Dr Jennifer Taylor (Minutes Secretary) is an independent researcher who has published extensively on the exile press in Great Britain, including ‘“Something to make people laugh?”: Political Content in the Isle of Man Internment Camp Journals, July-October 1940’ in ‘Totally Un-English?': Britain’s Internment of 'Enemy Aliens' in Two World Wars (Yearbook of the Research Centre for German and Austrian Exile Studies, 2005); ‘Zeitspiegel, Young Austria, Austrian News. Die Pressearbeit des Austrian Centre’ in Wien – London, Hin und Retour: Das Austrian Centre in London 1939 bis 1947 edited by M. Bearman et al. (Vienna, 2004). Recent publications on radio propaganda include ‘Grete Fischer: “Outside Writer” for the BBC’ in Stimme der Wahrheit? (Yearbook of the Research Centre for German and Austrian Exile Studies, 2003); ‘The Propagandists’ Propagandist: Bruno Adler’s “Kurt und Willi” Dialogues as Expression of British Propaganda Objectives’ in Immortal Austria (Yearbook of the Research Centre for German and Austrian Exile Studies, 2006).

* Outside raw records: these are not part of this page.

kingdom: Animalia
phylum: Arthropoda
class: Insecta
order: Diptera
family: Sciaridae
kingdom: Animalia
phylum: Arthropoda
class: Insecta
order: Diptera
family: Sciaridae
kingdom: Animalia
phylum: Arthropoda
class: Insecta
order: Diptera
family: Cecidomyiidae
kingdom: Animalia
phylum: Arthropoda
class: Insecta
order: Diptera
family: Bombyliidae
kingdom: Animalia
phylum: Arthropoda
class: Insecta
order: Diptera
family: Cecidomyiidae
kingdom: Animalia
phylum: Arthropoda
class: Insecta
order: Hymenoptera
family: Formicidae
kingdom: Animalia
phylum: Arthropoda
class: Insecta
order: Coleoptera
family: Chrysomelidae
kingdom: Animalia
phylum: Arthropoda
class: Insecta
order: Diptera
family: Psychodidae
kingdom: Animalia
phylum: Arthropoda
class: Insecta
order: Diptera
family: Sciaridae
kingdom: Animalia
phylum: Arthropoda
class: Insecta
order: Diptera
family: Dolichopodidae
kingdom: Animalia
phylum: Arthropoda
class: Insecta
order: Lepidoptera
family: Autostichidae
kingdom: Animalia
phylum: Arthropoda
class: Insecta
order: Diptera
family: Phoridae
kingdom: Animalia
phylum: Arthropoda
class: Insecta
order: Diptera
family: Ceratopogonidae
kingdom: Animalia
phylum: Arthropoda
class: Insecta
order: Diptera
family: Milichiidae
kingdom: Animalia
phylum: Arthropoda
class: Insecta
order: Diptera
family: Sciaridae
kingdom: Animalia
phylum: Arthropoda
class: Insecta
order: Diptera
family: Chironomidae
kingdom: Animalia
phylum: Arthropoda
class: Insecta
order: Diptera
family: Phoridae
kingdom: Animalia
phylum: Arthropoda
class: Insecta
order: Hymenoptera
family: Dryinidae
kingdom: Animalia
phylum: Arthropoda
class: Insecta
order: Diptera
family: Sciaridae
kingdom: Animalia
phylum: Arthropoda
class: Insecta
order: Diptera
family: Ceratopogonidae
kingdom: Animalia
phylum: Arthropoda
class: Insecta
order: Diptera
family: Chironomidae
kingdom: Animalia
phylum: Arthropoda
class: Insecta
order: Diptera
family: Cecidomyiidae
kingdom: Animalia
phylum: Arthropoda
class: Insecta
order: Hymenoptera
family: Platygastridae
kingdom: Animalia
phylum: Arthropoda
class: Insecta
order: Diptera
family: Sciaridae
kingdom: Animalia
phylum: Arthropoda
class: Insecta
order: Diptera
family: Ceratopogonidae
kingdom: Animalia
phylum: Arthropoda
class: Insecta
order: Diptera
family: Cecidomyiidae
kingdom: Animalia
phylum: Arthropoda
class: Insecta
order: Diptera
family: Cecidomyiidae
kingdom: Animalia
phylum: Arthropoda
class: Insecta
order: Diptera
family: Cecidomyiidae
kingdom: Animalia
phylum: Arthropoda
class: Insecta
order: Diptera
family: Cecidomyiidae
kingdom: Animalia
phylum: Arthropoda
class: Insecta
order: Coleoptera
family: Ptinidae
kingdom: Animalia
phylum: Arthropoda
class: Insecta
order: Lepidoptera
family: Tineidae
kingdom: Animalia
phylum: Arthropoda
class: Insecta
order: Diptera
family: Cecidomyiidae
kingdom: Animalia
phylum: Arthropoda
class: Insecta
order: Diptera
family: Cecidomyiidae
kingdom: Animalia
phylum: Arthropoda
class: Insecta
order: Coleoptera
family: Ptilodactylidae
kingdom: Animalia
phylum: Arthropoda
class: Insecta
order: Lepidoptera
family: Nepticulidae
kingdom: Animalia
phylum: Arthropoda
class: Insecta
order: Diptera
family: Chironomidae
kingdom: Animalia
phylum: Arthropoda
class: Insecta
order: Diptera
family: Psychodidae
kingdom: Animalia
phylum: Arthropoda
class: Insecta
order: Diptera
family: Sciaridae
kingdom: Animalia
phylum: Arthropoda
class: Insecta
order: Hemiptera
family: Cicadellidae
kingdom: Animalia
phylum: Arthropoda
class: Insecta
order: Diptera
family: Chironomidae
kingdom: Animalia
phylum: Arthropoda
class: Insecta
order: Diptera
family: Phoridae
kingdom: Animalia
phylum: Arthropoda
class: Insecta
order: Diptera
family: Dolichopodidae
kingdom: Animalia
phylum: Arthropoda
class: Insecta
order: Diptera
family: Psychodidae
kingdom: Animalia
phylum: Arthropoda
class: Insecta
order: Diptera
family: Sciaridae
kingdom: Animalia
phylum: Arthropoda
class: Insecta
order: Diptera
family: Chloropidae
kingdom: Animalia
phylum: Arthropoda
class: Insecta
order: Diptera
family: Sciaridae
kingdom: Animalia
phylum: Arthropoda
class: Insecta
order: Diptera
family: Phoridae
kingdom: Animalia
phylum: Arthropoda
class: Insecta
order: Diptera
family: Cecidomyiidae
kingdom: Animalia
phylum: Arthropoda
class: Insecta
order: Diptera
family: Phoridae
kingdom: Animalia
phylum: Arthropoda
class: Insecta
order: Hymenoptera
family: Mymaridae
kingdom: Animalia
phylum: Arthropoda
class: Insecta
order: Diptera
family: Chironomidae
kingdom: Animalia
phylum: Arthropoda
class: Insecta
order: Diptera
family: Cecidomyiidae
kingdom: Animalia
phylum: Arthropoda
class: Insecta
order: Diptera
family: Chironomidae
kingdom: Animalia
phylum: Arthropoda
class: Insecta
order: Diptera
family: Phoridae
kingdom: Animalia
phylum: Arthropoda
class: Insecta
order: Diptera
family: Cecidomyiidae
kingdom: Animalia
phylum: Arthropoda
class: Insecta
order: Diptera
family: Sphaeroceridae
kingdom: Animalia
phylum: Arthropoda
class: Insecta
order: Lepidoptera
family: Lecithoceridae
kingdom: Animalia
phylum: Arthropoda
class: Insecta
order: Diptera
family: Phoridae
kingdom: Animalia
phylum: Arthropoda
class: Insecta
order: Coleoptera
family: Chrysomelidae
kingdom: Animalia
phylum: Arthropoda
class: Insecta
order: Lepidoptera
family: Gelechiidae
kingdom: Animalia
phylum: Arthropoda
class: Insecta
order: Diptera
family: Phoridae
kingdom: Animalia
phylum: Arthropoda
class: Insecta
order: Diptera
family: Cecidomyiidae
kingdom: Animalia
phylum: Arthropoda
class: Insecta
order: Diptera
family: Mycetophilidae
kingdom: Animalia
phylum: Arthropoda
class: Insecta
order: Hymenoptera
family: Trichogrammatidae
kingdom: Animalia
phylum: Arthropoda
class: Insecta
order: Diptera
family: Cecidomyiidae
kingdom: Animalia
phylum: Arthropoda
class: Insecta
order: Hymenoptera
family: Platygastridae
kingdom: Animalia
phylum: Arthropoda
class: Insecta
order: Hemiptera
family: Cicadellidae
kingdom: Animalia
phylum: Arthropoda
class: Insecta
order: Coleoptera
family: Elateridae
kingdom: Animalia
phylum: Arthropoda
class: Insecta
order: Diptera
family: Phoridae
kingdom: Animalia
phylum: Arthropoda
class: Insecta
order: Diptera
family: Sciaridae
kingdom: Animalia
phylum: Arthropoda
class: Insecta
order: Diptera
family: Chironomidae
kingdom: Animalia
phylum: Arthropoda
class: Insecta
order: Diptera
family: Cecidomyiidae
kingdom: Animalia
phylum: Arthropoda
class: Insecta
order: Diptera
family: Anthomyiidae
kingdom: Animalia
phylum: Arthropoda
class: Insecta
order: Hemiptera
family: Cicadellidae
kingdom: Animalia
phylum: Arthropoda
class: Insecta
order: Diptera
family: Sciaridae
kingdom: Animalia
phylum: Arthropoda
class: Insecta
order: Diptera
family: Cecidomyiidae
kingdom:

Other research interests include radio propaganda and German-speaking Czechs exiled in Great Britain.

Professor Ian Wallace

Professor Ian Wallace is Emeritus Professor of German at the University of Bath. His current research focuses on the work of German writers exiled in France and the United States after January 1933. He is President of the International Feuchtwanger Society and organiser of the Society’s forthcoming conference on ‘Feuchtwanger and Film’ (Los Angeles, September 2007). He is General Editor of German Monitor and a founder member of the executive committee of the Association Exil en Paradis (Sanary-sur-Mer). Recent publications include essays on Fritz Lang, Lion Feuchtwanger and Stefan Heym.